**Source passage**
There are guides, posters and videos on the Ministry website.

Also please note the Guidelines for the use of personal protective equipment for frontline health care workers (PDF) was updated 7 April.

Usage and disposal of PPE - primary care setting

Please watch the video which demonstrates how to put on and take off PPE.

You can also download a poster which outlines how to put on and safely remove PPE, these could be useful on the walls of your practice. Our thanks to the Auckland Regional Public Health Service has made these resources available. 

Waikato DHB have provided an alternative method for the of removal of PPE, which can be seen in the following video.

Re-using eye protection

Protective eyewear is a re-usable product and Lakes DHB's Infection Control staff have issued instructions around cleaning of re-usable products. Please remember protective eyewear is a precious resource. Please make sure you don't discard protective eyewear after a single use, clean and reuse, according to these instructions (PDF).

Keeping patients, yourself and staff safe:
PPE is a precious resource and should be used judiciously

Dr Jo Scott-Jones, Pinnacle MHN medical director, 29 March 2020

All patients should be dealt with by virtual medicine if possible.

**Task to complete**
Answer these questions from the PPE guidance passage:
1. On what date were the Guidelines for the use of personal protective equipment for frontline health care workers updated?
2. Which organization is thanked for making the PPE poster and video resources available?
3. Whose Infection Control staff issued instructions on cleaning re-usable products?

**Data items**
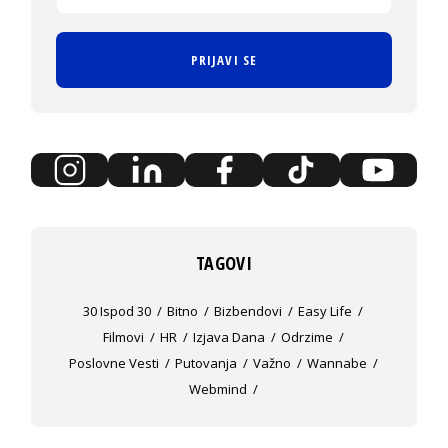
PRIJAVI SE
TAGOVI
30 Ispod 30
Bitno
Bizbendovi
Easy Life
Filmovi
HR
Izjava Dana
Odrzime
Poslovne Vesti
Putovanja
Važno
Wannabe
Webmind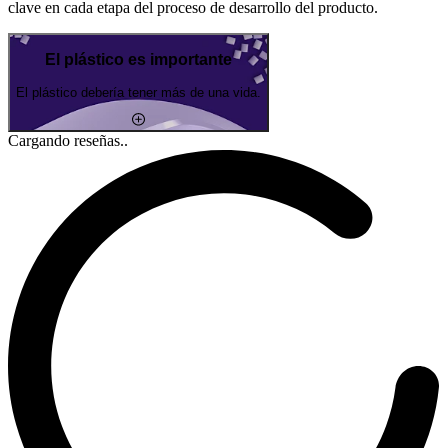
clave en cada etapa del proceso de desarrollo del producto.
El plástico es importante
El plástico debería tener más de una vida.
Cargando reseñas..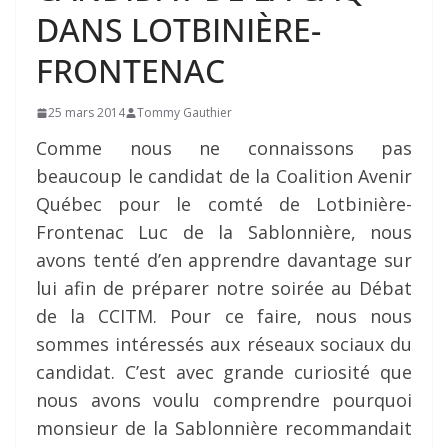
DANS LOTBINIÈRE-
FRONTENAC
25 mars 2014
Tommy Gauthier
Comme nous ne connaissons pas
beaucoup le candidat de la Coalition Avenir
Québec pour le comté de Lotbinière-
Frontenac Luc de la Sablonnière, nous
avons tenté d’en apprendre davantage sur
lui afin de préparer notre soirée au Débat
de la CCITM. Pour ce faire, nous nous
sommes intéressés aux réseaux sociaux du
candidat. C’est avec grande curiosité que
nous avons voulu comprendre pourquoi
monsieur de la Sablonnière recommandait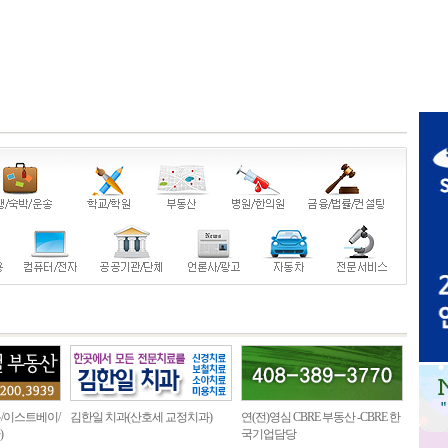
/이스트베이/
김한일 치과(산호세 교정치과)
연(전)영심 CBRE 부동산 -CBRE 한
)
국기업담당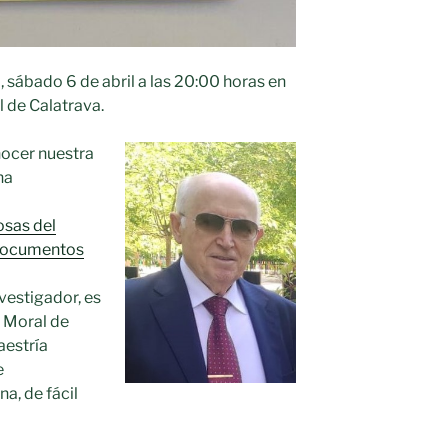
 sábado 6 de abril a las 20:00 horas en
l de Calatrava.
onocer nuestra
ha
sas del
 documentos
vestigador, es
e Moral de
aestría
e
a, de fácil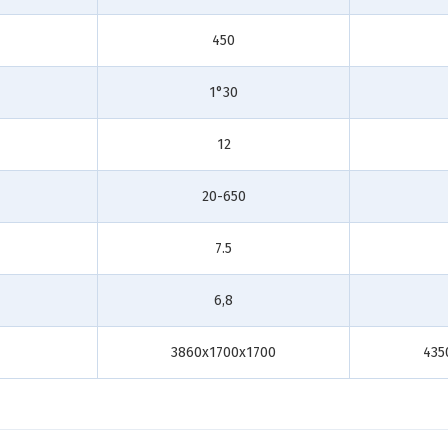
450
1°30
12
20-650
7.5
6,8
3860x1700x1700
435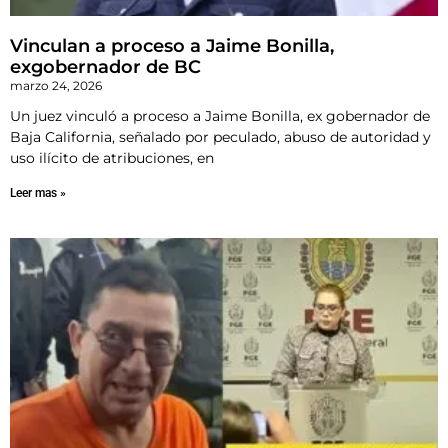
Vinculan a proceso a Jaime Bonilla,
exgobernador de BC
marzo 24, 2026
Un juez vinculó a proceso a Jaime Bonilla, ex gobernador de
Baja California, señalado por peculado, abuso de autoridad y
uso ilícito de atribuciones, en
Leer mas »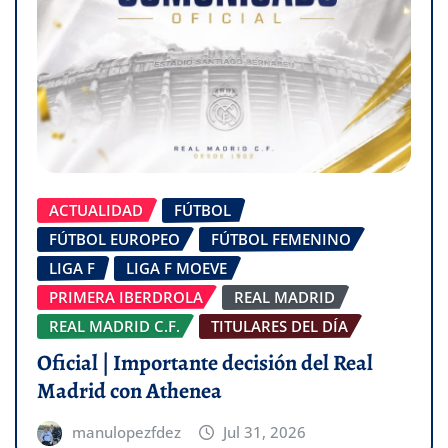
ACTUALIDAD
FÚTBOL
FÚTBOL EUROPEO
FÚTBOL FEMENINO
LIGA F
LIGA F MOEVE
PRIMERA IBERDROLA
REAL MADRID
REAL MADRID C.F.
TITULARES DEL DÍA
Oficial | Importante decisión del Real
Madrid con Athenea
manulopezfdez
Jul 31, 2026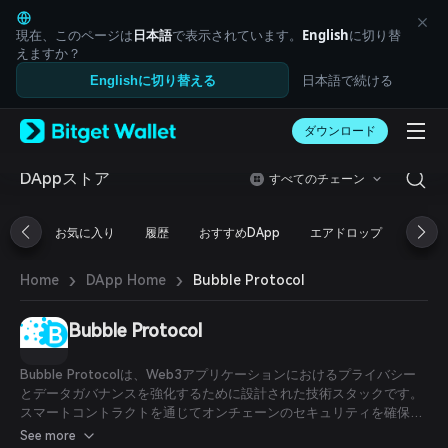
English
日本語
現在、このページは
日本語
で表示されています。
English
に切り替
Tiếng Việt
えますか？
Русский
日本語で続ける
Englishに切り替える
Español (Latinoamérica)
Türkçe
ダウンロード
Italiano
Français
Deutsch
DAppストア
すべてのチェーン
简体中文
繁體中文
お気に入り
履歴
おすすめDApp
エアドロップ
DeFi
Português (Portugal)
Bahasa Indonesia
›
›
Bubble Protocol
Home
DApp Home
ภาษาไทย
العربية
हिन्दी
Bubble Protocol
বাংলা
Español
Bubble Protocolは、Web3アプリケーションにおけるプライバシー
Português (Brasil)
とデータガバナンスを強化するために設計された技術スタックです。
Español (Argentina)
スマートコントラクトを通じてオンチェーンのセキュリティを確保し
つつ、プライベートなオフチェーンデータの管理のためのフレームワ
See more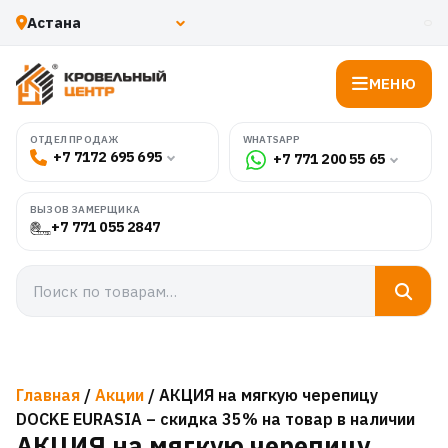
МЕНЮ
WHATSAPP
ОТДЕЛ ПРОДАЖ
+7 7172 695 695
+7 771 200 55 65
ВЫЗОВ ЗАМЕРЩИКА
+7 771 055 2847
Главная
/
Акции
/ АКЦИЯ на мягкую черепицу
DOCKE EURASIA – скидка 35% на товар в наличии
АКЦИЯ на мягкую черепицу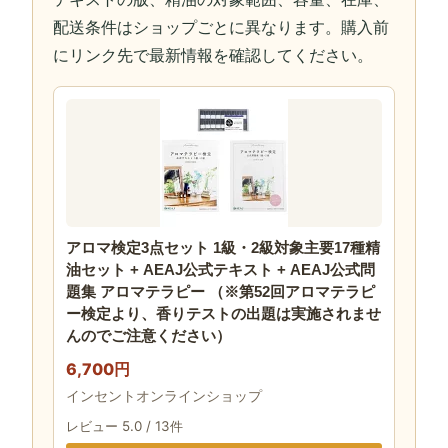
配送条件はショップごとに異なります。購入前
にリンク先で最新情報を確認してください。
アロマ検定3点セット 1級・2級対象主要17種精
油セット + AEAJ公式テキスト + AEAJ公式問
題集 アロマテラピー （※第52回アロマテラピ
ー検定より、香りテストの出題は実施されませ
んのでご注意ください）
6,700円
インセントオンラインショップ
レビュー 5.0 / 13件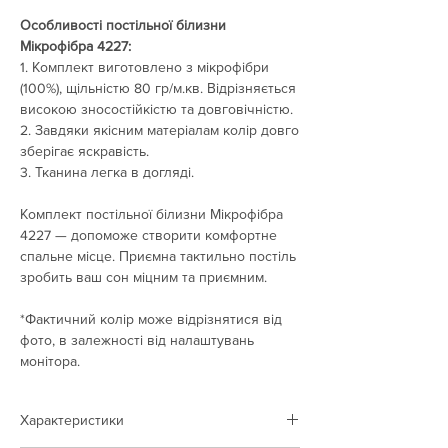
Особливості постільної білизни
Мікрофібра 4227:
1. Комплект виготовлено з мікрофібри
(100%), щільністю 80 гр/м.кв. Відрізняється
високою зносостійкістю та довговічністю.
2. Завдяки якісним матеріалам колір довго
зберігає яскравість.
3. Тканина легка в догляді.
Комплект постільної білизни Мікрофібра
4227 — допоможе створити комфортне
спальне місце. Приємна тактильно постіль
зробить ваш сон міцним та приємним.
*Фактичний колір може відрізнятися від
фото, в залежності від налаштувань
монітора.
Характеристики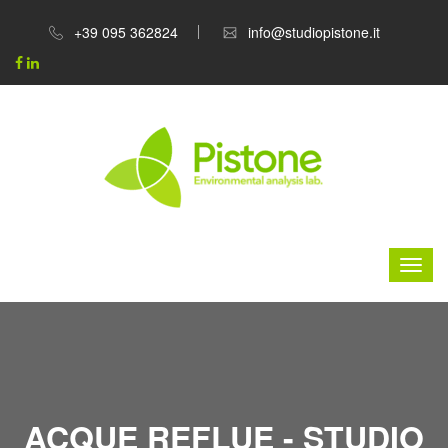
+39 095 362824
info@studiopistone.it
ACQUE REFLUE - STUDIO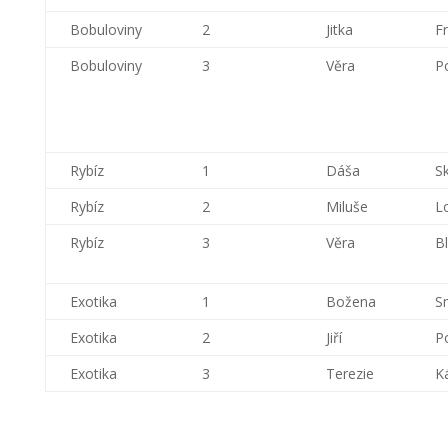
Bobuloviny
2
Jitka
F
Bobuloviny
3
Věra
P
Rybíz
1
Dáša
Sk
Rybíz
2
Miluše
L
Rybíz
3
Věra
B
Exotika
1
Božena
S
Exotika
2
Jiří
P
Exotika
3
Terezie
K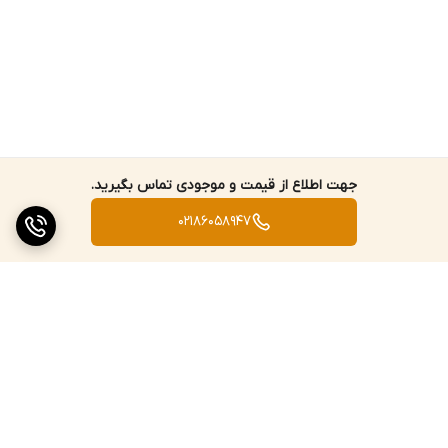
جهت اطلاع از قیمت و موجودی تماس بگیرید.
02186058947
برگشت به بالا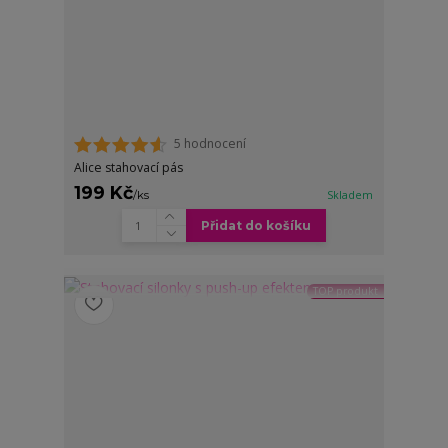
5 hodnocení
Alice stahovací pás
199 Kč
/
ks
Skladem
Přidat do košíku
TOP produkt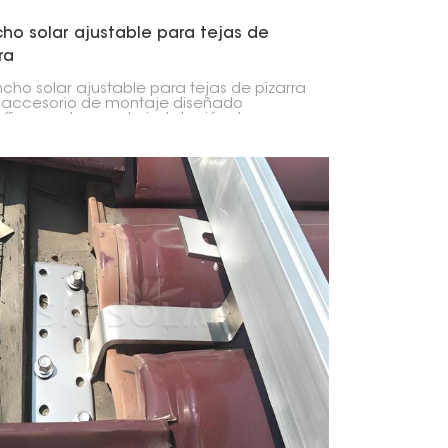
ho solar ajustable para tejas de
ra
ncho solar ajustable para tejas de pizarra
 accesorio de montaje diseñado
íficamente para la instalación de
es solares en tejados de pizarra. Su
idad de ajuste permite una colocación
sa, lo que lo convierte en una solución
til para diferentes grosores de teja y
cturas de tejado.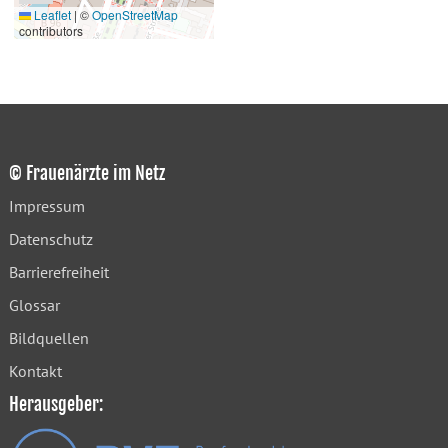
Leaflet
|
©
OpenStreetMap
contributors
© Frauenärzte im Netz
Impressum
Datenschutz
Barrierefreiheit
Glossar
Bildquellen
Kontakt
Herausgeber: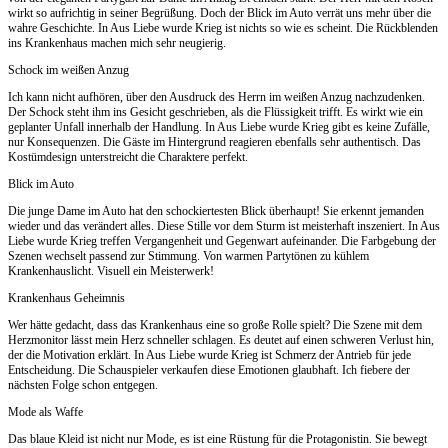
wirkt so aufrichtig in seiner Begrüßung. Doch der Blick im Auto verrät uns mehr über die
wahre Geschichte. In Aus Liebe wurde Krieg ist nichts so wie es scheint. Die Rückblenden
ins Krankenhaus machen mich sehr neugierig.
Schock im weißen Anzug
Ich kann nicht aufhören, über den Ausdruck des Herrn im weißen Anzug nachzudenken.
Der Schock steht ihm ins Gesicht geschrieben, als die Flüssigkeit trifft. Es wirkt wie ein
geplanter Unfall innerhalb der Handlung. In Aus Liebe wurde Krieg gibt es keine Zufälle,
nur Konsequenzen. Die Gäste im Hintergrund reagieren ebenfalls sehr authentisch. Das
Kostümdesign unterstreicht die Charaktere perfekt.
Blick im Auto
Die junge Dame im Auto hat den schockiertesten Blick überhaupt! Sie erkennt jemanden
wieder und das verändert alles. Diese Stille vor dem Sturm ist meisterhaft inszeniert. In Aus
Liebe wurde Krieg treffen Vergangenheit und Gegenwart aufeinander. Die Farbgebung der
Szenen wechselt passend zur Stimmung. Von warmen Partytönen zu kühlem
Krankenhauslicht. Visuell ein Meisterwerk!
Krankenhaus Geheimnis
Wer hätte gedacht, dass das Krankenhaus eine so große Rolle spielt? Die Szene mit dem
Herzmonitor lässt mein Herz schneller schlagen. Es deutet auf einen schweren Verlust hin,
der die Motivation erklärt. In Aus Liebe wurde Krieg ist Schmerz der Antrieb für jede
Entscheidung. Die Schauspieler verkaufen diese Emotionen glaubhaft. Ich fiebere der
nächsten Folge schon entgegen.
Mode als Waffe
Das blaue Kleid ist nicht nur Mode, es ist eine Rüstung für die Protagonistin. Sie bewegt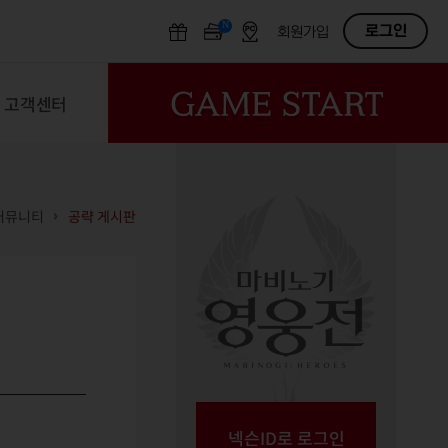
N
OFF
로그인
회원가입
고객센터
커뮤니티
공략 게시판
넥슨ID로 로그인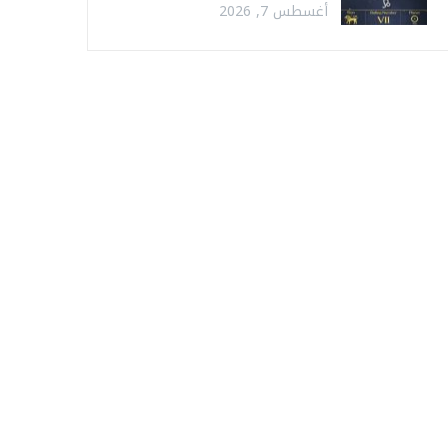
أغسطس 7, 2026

**Problem solution**
1. 7 April
2. The Auckland Regional Public Health Service
3. Lakes DHB's